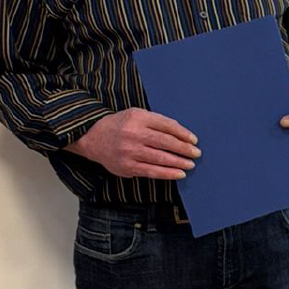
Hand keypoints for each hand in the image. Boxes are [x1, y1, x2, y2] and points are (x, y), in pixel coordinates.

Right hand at [68, 109, 199, 180]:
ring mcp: (130, 151)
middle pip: (165, 142)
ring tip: (190, 164)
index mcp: (137, 118)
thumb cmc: (120, 125)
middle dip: (184, 149)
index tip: (194, 140)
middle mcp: (133, 134)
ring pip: (160, 158)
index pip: (166, 125)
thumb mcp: (135, 114)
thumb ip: (156, 122)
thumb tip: (182, 133)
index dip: (183, 133)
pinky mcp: (127, 167)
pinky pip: (152, 171)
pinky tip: (179, 174)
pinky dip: (167, 173)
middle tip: (196, 153)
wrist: (92, 138)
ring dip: (179, 162)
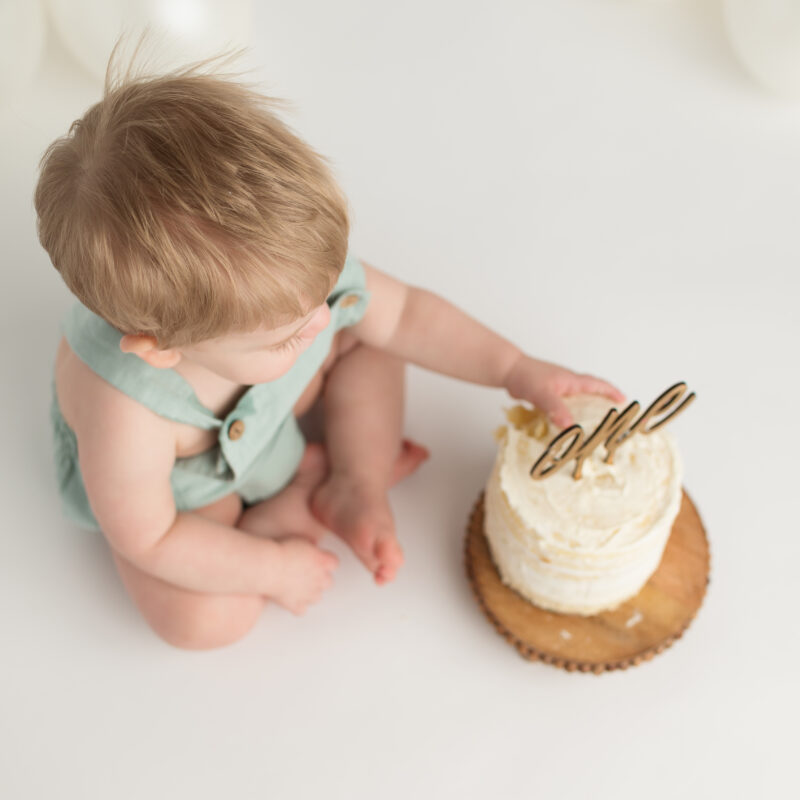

__Task instructions__
Go through the material above, and wherever a line holds the word "middle", copy it.

__Response to the exercise__
middle pip: (165, 142)
middle dip: (184, 149)
middle mcp: (133, 134)
middle tip: (196, 153)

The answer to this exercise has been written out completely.